At this point, I was frozen and completely drenched to the skin.  I wish I could have looked around, taken a few more photos, and admired the scenery a bit more, but the only thing at the forefront of my mind was to get down this hill. My wilderness survival skills might be at a novice level (okay, I'm limited to what I've seen on Man vs. Wild) but I knew that soaking clothes and cold temperatures were not a good combination! I showed my sister that, by making a tight fist, I could produce streams of water from my sodden gloves. She announced that her hiking pants were no longer waterproof.  Ruby hustled us along.  

Lesson #3: when going for a hike in the rain, make sure that your waterproof gloves, pants, jacket, etc. are actually waterproof.
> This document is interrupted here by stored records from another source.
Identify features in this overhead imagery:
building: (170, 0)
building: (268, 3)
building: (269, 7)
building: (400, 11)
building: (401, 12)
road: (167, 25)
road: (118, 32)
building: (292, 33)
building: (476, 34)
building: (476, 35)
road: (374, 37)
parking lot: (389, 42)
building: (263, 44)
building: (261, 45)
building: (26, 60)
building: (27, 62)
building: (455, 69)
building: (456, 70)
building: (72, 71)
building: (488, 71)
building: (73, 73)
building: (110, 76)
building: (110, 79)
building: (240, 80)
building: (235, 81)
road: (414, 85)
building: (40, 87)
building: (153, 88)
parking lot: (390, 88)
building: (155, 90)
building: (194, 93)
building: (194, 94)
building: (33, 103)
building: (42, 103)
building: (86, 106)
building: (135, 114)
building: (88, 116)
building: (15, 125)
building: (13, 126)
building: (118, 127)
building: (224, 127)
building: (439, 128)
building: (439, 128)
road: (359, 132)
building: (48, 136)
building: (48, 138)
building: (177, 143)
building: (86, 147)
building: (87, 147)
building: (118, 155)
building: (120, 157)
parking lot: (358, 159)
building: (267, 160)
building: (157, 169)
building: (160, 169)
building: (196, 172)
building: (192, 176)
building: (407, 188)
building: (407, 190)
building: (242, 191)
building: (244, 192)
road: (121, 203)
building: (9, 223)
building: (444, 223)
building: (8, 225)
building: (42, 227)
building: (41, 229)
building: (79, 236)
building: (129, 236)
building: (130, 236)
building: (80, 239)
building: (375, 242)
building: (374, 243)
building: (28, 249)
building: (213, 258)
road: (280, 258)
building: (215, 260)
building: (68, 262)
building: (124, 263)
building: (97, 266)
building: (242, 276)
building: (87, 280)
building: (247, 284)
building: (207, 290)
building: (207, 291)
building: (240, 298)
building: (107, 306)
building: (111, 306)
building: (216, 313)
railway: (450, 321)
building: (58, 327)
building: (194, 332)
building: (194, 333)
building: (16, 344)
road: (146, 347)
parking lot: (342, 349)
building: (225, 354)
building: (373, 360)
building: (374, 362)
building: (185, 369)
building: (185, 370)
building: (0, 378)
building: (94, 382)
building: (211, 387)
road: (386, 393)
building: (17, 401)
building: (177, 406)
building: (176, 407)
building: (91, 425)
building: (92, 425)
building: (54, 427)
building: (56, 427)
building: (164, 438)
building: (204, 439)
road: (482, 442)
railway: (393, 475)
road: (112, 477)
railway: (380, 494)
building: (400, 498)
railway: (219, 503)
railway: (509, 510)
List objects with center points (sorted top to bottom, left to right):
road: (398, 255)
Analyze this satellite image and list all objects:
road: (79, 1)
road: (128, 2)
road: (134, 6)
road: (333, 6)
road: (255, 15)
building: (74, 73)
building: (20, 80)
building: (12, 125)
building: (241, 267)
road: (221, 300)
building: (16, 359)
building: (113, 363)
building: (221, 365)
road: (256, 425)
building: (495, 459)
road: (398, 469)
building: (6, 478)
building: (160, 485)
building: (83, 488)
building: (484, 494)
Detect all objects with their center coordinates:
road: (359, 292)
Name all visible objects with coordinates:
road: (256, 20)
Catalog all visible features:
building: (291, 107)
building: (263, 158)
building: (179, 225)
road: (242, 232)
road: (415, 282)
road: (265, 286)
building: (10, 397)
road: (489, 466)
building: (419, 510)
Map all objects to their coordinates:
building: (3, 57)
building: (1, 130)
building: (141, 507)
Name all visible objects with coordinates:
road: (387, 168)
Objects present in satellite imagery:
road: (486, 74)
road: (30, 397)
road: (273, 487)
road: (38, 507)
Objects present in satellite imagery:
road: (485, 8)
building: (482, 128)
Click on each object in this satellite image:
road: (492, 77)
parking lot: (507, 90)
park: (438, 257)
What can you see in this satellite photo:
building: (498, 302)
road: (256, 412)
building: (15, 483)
We made it back to the car, peeling off as many dripping layers of clothing as we could and throwing the garments into the trunk.  Ruby, once freed of her backpack, leap into the backseat and proceeded to dry herself off by rolling back and forth on the cloth seat.  It's a dog car, my sister said with a laugh.

Looking through the trees... there's a view out there somewhere! Yes I know... finger on the lens... hard to tell when you're wearing soggy gloves!

Coal Creek Falls was a great hike.  I'm looking forward to going back to the Cougar Mountain Regional Wildland Park on drier days to explore more of the trails and enjoy the scenery. Many of the trails are said to boast stunning views, which we got a small glimpse of on the descent as some of the mist cleared out a bit.

Spending time in nature, getting some exercise surrounded by beautiful scenery, and hanging out with your older sis who you don't get to see nearly enough... now that's better than any Black Friday "doorbuster" deal!